State lawmakers slammed prison administrators for the practice of destroying field parole records one year after parolees are discharged; but corrections defended the policy of dumping files that contain parole agents' notes.
"I think it's hard to explain why we would destroy any records of a sex offender, especially in an instance like this where you have somebody who had done something so awful and been warned he is a danger: he will re-offend. He will hurt young girls again," said state Assemblyman Nathan Fletcher (R-San Diego).
"Those field notes by the agent have a ton of information that's not really, has any investigative value, would be no value to law enforcement," said Scott Kernan, Calif. Department of Corrections.
Destroying field parole records has been the state's practice for decades because there's not enough space to store all that paper.

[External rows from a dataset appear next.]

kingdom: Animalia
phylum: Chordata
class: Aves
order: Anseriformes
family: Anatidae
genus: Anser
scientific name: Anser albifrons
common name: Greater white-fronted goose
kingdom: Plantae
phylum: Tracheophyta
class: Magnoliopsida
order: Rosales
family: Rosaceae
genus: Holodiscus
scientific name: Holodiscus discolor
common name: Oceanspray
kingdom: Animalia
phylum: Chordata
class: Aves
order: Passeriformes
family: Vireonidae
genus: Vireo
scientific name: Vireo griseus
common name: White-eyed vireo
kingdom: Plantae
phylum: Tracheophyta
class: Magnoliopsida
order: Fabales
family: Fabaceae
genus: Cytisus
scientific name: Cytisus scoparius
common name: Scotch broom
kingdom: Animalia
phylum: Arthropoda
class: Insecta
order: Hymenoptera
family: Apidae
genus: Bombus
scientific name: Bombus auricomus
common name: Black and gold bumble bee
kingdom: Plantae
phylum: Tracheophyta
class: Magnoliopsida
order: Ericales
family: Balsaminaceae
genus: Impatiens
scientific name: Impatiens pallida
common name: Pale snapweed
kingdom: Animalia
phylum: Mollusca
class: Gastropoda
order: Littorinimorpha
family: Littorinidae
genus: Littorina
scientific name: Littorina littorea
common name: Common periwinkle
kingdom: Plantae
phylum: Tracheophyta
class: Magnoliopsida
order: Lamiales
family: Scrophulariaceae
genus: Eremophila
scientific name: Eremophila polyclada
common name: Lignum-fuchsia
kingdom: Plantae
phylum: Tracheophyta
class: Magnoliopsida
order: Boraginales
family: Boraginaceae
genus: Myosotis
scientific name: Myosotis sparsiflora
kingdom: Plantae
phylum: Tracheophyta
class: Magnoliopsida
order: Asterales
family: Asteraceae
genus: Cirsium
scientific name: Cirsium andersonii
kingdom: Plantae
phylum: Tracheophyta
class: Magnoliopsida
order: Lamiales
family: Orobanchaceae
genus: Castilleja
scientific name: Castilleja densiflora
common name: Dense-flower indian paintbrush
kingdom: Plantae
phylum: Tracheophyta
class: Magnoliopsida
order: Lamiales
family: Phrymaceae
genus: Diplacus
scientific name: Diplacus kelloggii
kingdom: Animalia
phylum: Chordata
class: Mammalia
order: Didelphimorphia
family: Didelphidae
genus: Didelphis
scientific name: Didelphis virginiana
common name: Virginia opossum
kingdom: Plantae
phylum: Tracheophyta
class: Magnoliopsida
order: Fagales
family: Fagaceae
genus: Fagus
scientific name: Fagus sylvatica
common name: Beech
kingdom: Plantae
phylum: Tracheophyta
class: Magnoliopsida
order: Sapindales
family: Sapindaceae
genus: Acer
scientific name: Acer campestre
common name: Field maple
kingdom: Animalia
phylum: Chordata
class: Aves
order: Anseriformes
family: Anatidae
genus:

"What do you need? Do you need a scanner? Do you need a hard drive?" said Fletcher.
"We do not have the ability to have our systems automated," said Kernan.
"The fact that we have an agency in 2010 that doesn't have the ability to scan and retain documents electronically is kind of shocking," said Fletcher.
"The Legislature approved the funding for that. And it's a multi-year project," said Kernan.
"When will that be done?" said Fletcher.
"Well, it's going to take several years," said Kernan.
Governor Arnold Schwarzenegger ordered the Corrections Department earlier this month to start keeping parole records of sex offenders in the hopes of improving public safety.
"It's outrageous that that happened and something like this fell through the cracks because a life was lost because of that," said Schwarzenegger. "That is, you know, devastating."